URL Encoding Is Material

Lots of OkHttp and Retrofit users have reported bugs complaining that URL special characters (like + ; | = * ; ; | or *) weren’t encoded as they expected.

Why can’t HttpUrl just encode `;` as `%3B`?

Extra escaping is safe in most programming languages and document formats. For example, in HTML there’s no behavior consequence to replace a non-delimiter " character with its escape sequence ". Or in JSON, it’s safe to replace the string "A" with "\u0041".

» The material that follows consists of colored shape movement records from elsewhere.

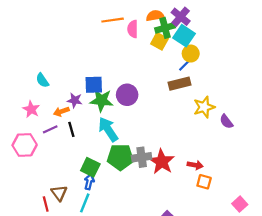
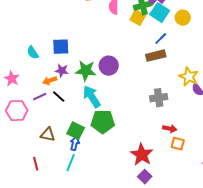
yellow circle: (191, 54) -> (183, 18), moved
blue square: (94, 85) -> (61, 47), moved
yellow star: (204, 107) -> (189, 77), moved, turned -30
pink star: (31, 109) -> (12, 79), moved
black line: (71, 129) -> (59, 97), turned -32
gray cross: (142, 157) -> (159, 98), moved
red star: (162, 162) -> (142, 155), moved
brown triangle: (59, 193) -> (48, 135), moved, turned -42

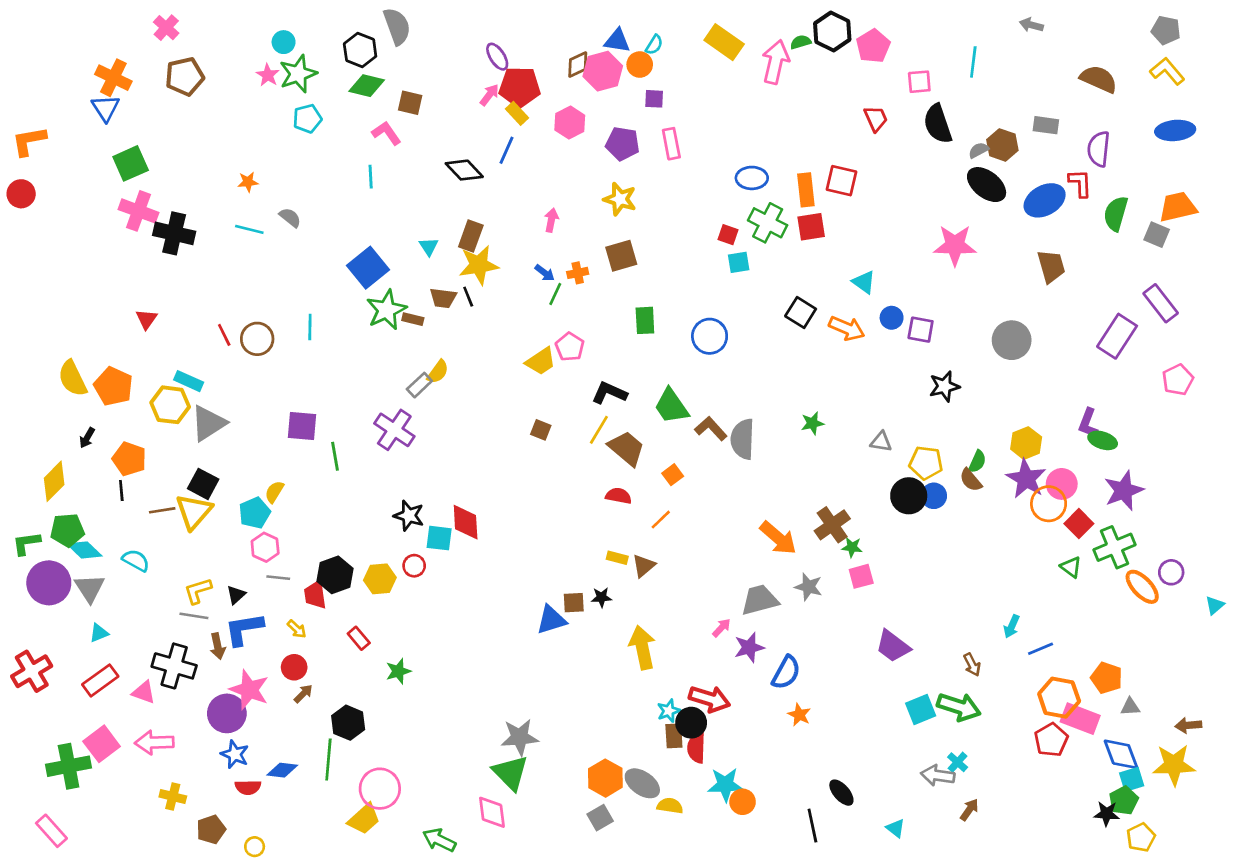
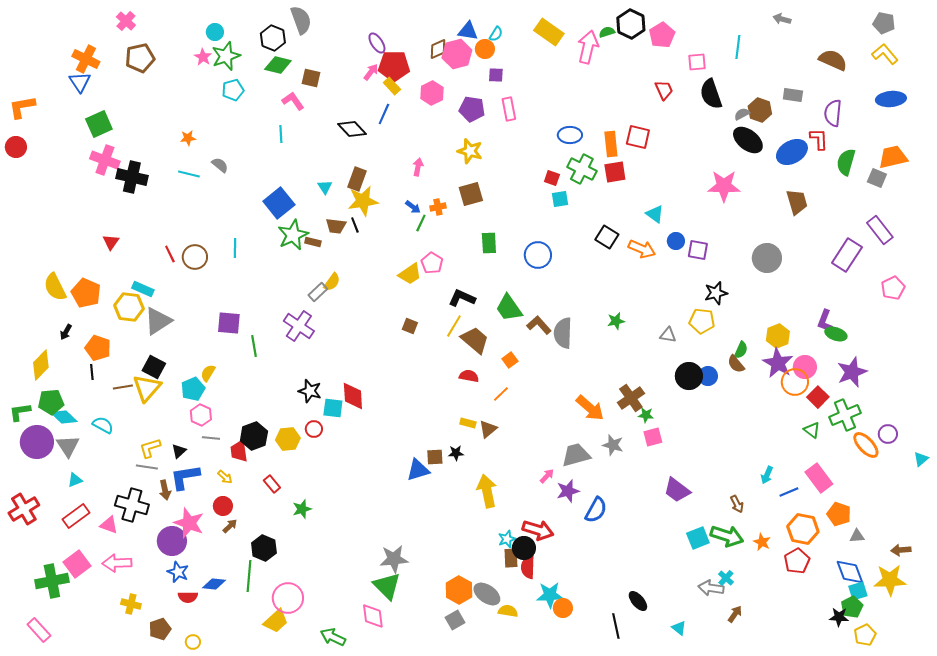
yellow pentagon: (926, 463) -> (702, 321), moved
orange star: (799, 715) -> (762, 542), moved
pink rectangle: (1080, 719) -> (819, 478), moved, turned 32

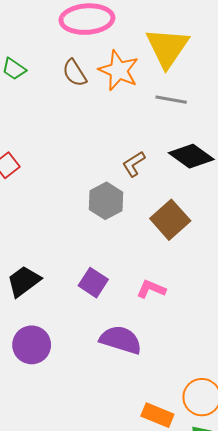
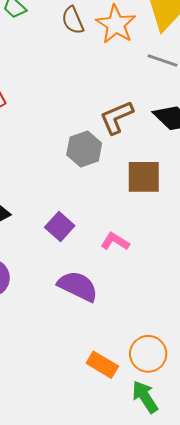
brown L-shape: (134, 164) -> (117, 117), size x1.4
brown square: (170, 220) -> (144, 177), turned 33

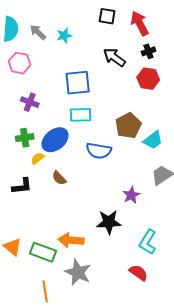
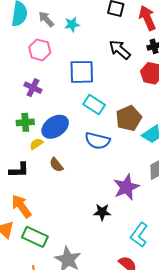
pink hexagon: (20, 63) -> (40, 50), moved
cyan rectangle: (81, 115) -> (94, 105), moved, turned 30
purple star: (131, 195) -> (126, 187), size x1.5
black star: (109, 222) -> (102, 212), size x0.7
orange arrow: (71, 240) -> (21, 206), moved, turned 45

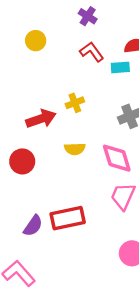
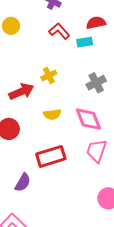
red rectangle: (68, 218) -> (51, 156), moved

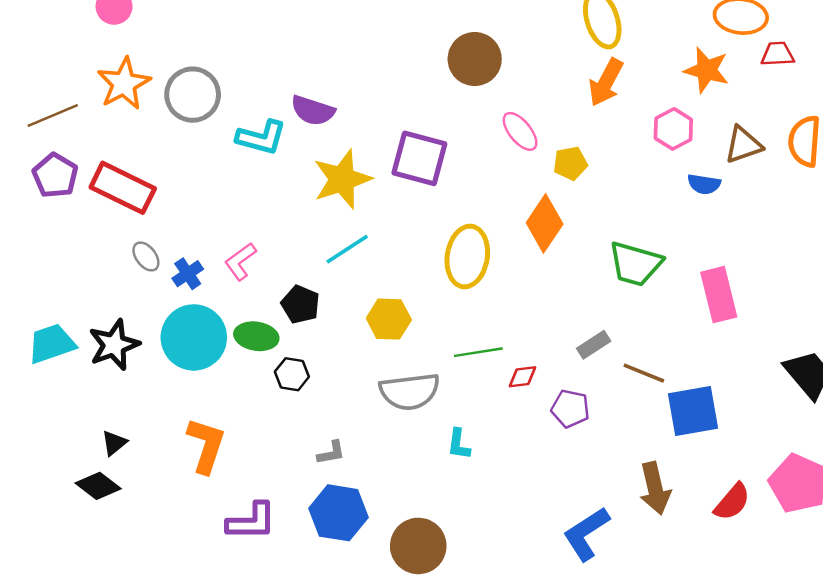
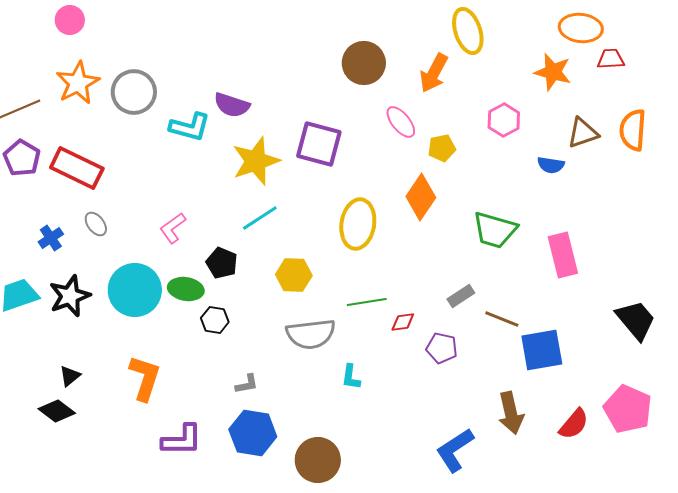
orange arrow: (606, 82) -> (434, 73), moved
pink hexagon: (673, 129) -> (504, 120), moved
blue cross: (188, 274) -> (51, 238), moved

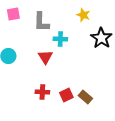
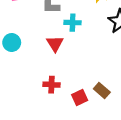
red square: (66, 95) -> (80, 97), moved

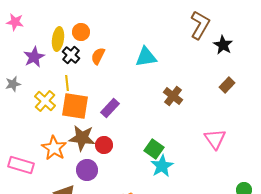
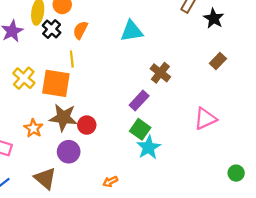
yellow line: (67, 83) -> (72, 59), moved
purple rectangle: (110, 108) -> (139, 101), moved
pink triangle: (215, 139) -> (205, 119), turned 40
orange star: (54, 148) -> (33, 128), size x0.7

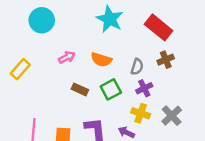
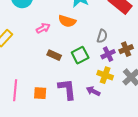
orange semicircle: (101, 60) -> (67, 21), moved
brown cross: (166, 60) -> (126, 49), moved

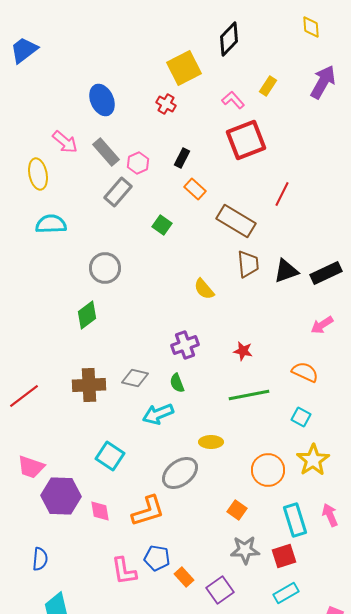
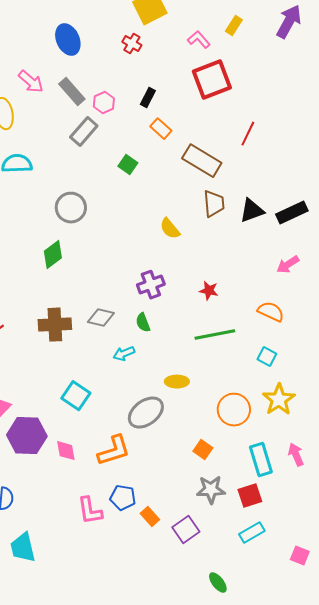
cyan arrow: (158, 414) -> (124, 354), size x0.7

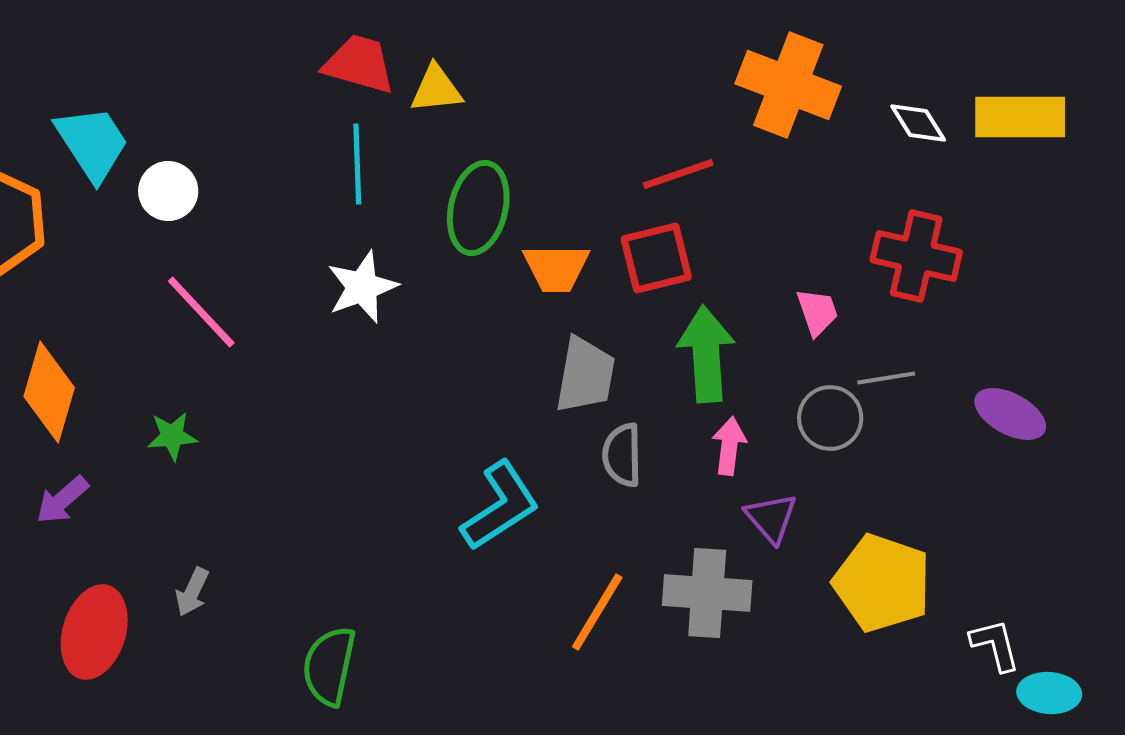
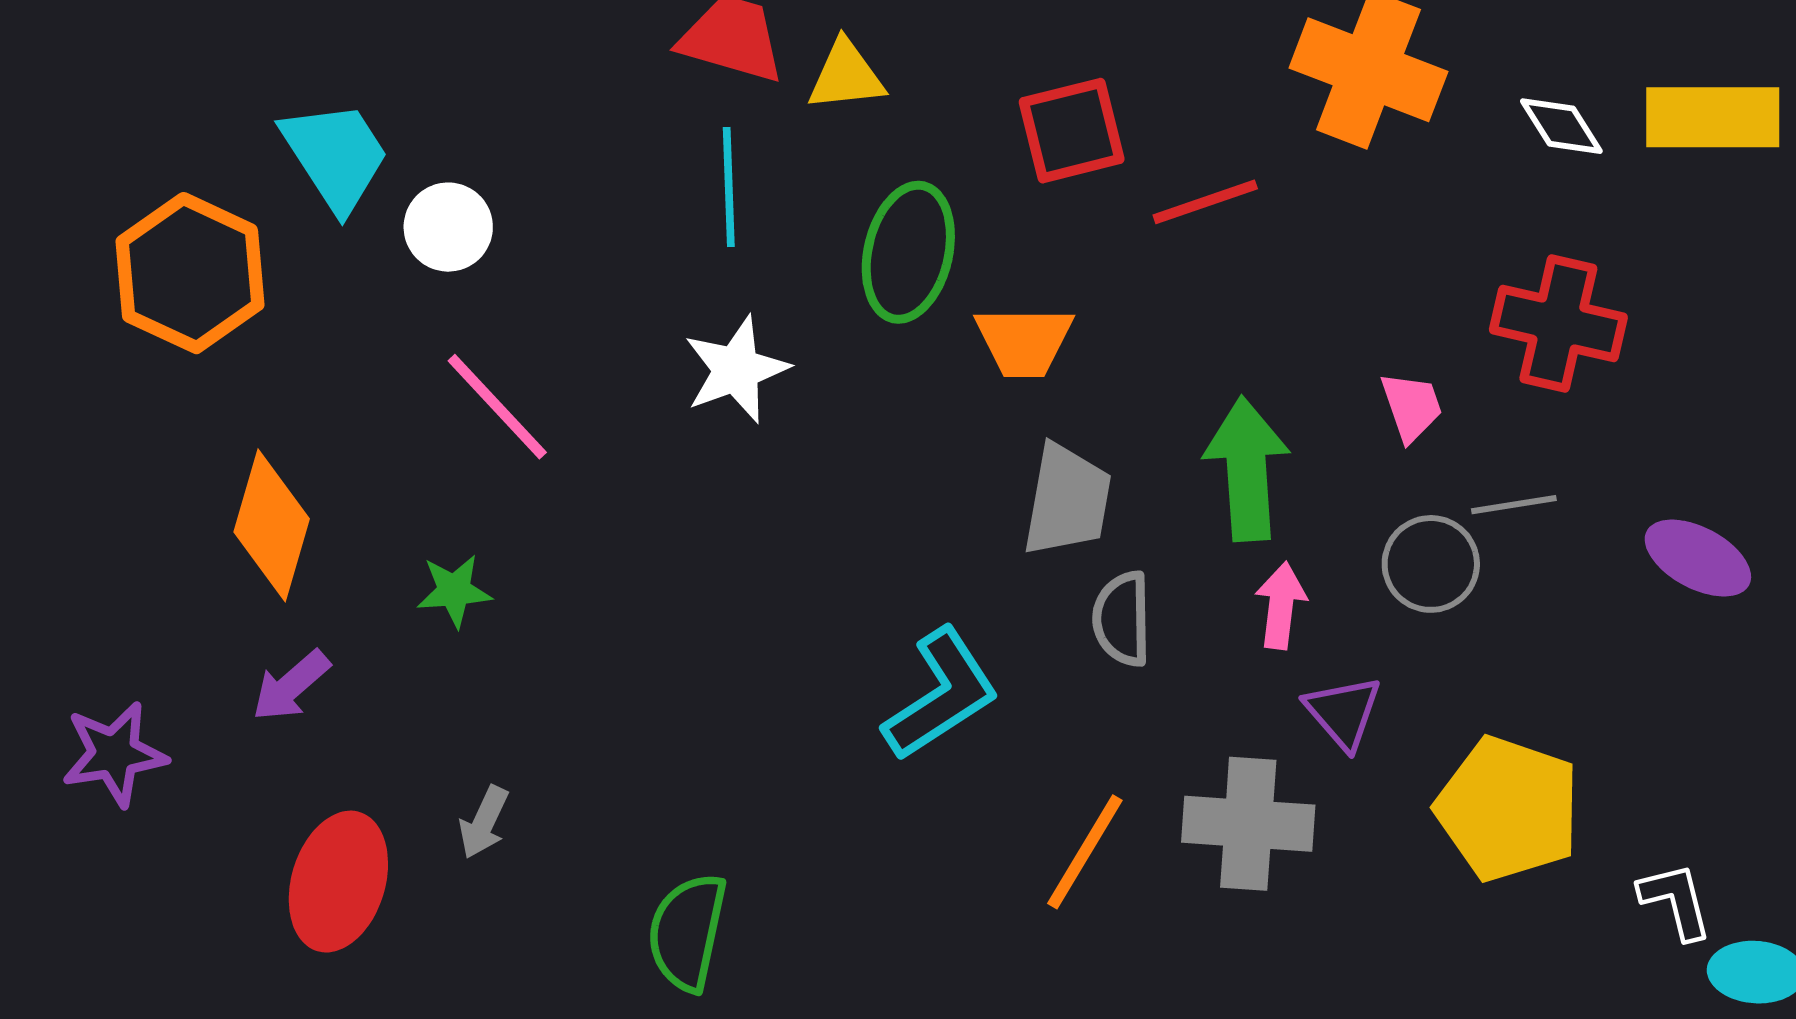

But URLs are different because URL encoding is semantic: you cannot encode a URL without changing it. This is weird!

Too Much Encoding

Suppose we’re looking up 100% on DuckDuckGo. Since the code point for % is 0x25, that character encodes as %25 and the whole URL is https://duckduckgo.com/?q=100%25.

But what if we encode the already-encoded URL of that query? We would double-encode the % as %2525 and end up searching for 100%25. Yuck: https://duckduckgo.com/?q=100%2525.

Too Little Encoding

Next we’ll search for #1 on Google. We’ll encode # as %23 and get this URL: https://www.google.ca/search?q=%231.

What if we forget to encode the # in the query? Since # is used as a delimiter for the URL’s fragment, we’ll end up with an empty query and a fragment of 1: https://www.google.ca/search?q=#1.

Web servers define their own URLs

Ultimately it’s up to the web server to interpret the URLs requested of it. For example, since ; encodes as %3B some web servers will interpret paths like /foo;bar and /foo%3Bbar to be equal. But others can interpret these differently! Both strategies have consequences for security and performance.

These two URLs differ only in whether the ; character is encoded. Click through them to see that they serve different content.

Browsers and Specs

The best URL documents are the IETF’s RFC 3986 and WHAT-WG’s URL Standard. Browsers also do their thing, and I’ve built my own little catalog of what gets encoded where.

My advice

If you’re defining your own URLs, you’ll save a lot of trouble by avoiding characters like <, >, {, }, +, ^, &, |, and ;.

Avoid attempting to decode a URL without also decomposing it. Otherwise delimiters like /, ?, and # are made ambiguous.

Servers own their URLs. If a server gives you a link to /foo;bar.html, don’t canonicalize it to /foo%3Bbar.html. It’s equally broken to do the opposite, converting /foo%3Bbar.html to /foo;bar.html.

HttpUrl a = HttpUrl.parse("https://publicobject.com/%3B.html");
HttpUrl b = HttpUrl.parse("https://publicobject.com/;.html");

// The decomposed form is decoded.
assertEquals(";.html", a.pathSegments().get(0));
assertEquals(";.html", b.pathSegments().get(0));

// And yet the encoded form is preserved!
assertEquals("/%3B.html", a.encodedPath());
assertEquals("/;.html", b.encodedPath());

Clients and servers should use a class like OkHttp’s HttpUrl to compose and encode URLs. This class explicitly separates your application data (like 100% and #1) from their encoded forms.

Why can’t HttpUrl just encode ; as %3B?